== Extracted entries ==
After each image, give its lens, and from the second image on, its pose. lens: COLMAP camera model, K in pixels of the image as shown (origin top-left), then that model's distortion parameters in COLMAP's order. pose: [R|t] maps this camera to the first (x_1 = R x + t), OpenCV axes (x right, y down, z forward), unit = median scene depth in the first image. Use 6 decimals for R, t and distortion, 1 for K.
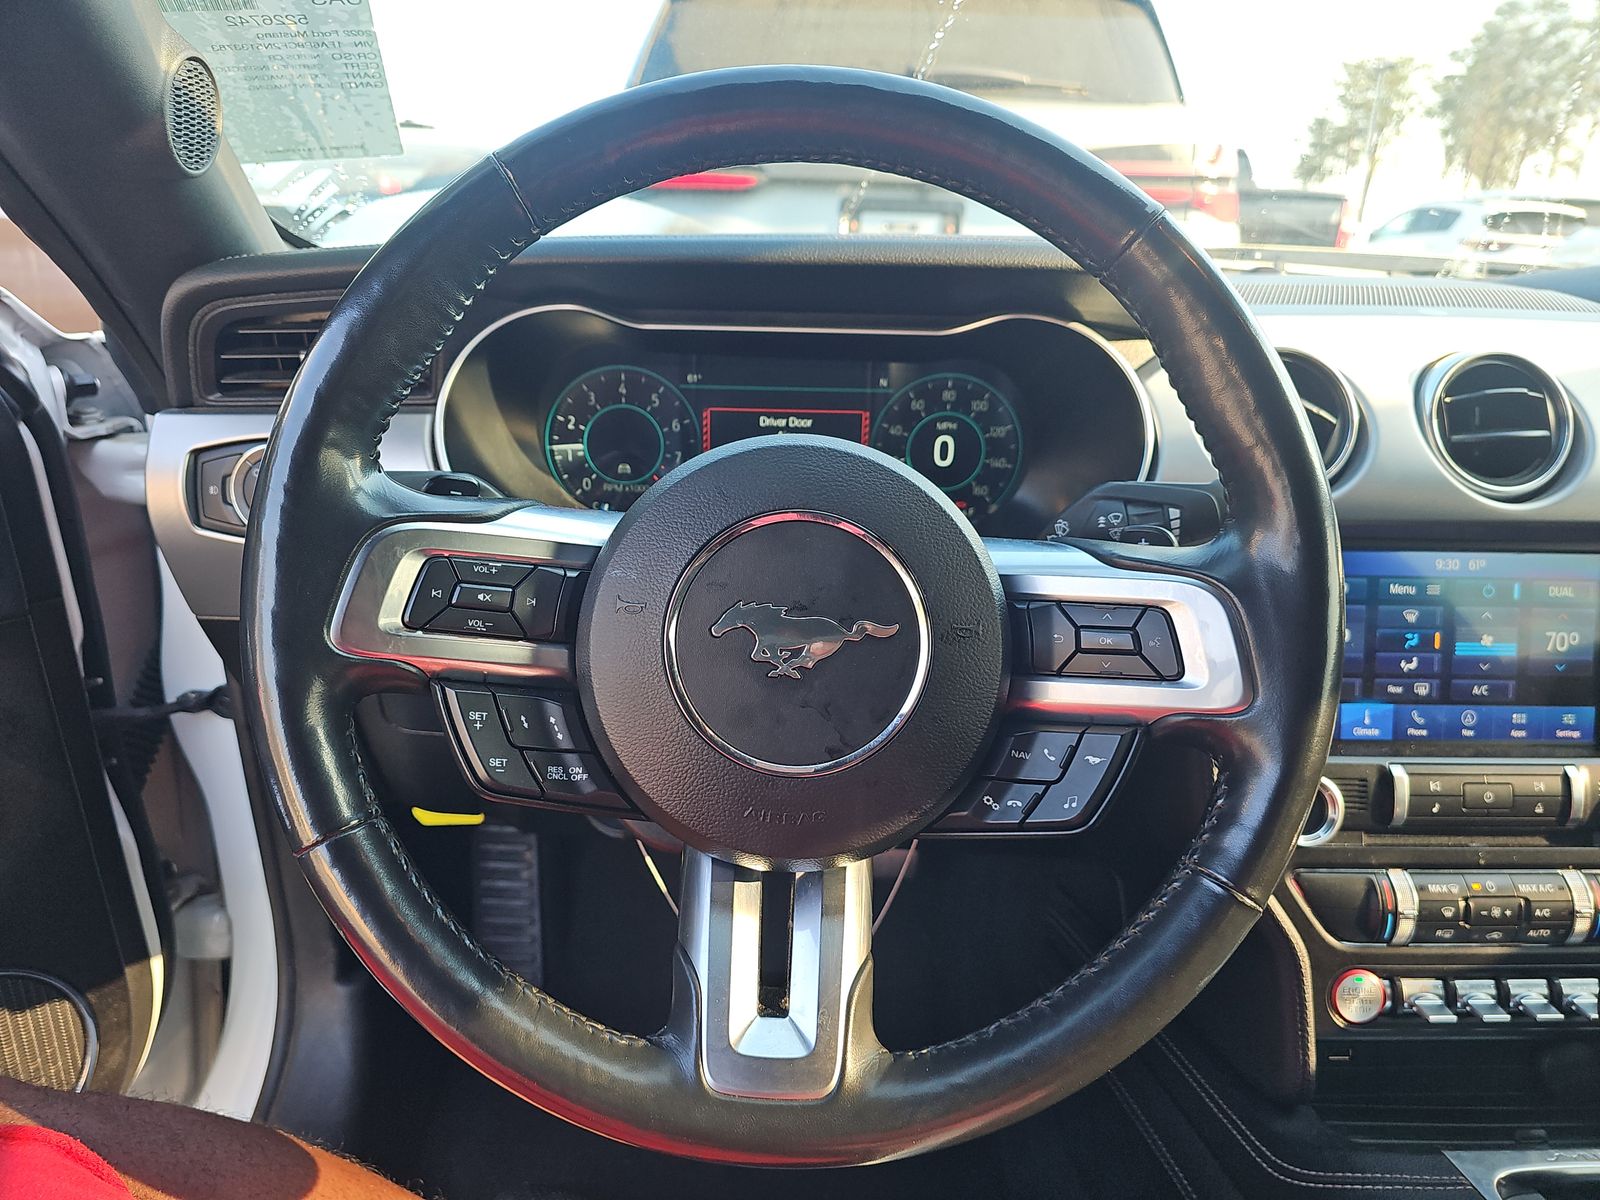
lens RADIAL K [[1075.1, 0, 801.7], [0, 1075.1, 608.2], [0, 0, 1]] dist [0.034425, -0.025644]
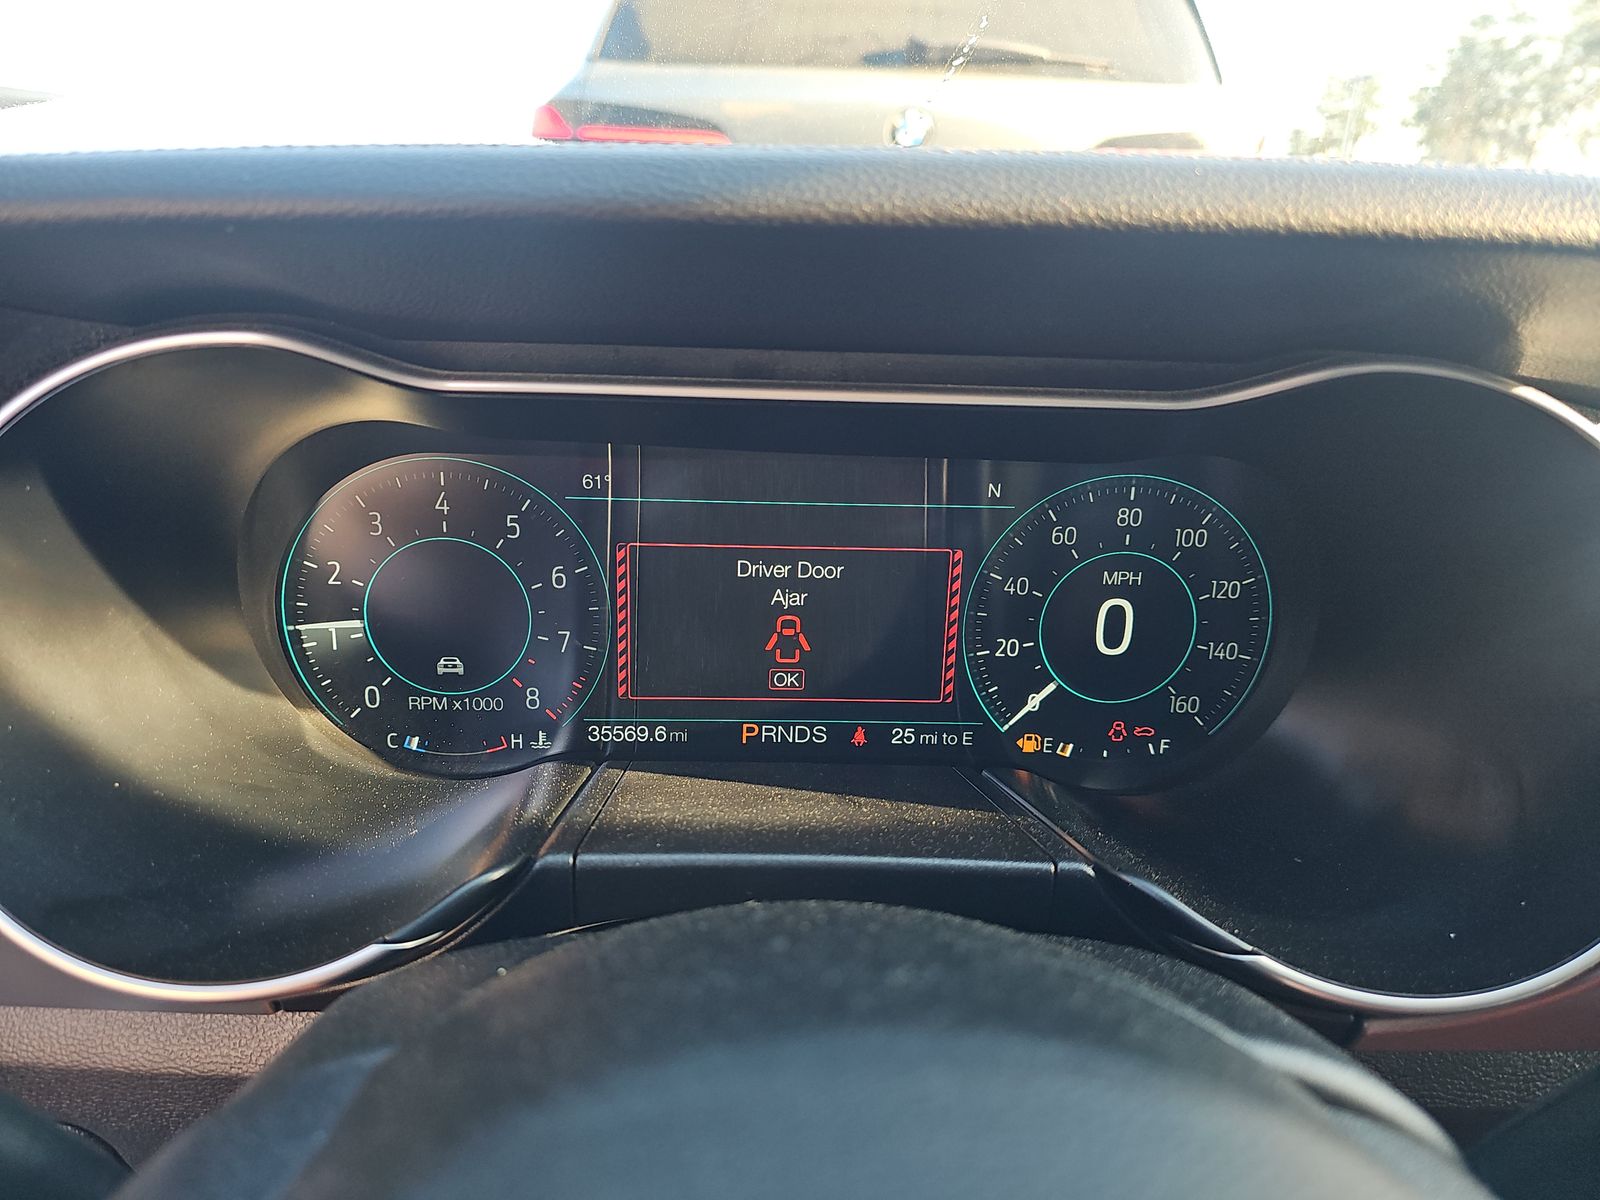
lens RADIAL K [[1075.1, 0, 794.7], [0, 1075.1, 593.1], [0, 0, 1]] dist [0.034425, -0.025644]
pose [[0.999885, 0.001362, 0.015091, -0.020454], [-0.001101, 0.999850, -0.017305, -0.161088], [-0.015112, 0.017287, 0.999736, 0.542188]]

* * *

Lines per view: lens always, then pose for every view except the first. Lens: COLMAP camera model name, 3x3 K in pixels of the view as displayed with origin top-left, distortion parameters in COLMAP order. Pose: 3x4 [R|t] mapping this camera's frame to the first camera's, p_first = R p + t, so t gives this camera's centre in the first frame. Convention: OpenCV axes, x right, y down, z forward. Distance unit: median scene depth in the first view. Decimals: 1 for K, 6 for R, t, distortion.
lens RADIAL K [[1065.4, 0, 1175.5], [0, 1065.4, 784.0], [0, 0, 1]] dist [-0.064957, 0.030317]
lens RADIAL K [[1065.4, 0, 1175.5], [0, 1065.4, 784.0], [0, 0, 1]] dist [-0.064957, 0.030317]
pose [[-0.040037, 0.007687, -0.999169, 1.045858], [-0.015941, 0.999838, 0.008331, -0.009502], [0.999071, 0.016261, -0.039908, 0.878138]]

== The problem ==
Copy out the material from the line containing "Lines per view: lens" through the line containing "0.016261, -0.039908, 0.878138]]", both included, with every character unchanged.

== Completed exercise ==
Lines per view: lens always, then pose for every view except the first. Lens: COLMAP camera model name, 3x3 K in pixels of the view as displayed with origin top-left, distortion parameters in COLMAP order. Pose: 3x4 [R|t] mapping this camera's frame to the first camera's, p_first = R p + t, so t gives this camera's centre in the first frame. Convention: OpenCV axes, x right, y down, z forward. Distance unit: median scene depth in the first view. Decimals: 1 for K, 6 for R, t, distortion.
lens RADIAL K [[1065.4, 0, 1175.5], [0, 1065.4, 784.0], [0, 0, 1]] dist [-0.064957, 0.030317]
lens RADIAL K [[1065.4, 0, 1175.5], [0, 1065.4, 784.0], [0, 0, 1]] dist [-0.064957, 0.030317]
pose [[-0.040037, 0.007687, -0.999169, 1.045858], [-0.015941, 0.999838, 0.008331, -0.009502], [0.999071, 0.016261, -0.039908, 0.878138]]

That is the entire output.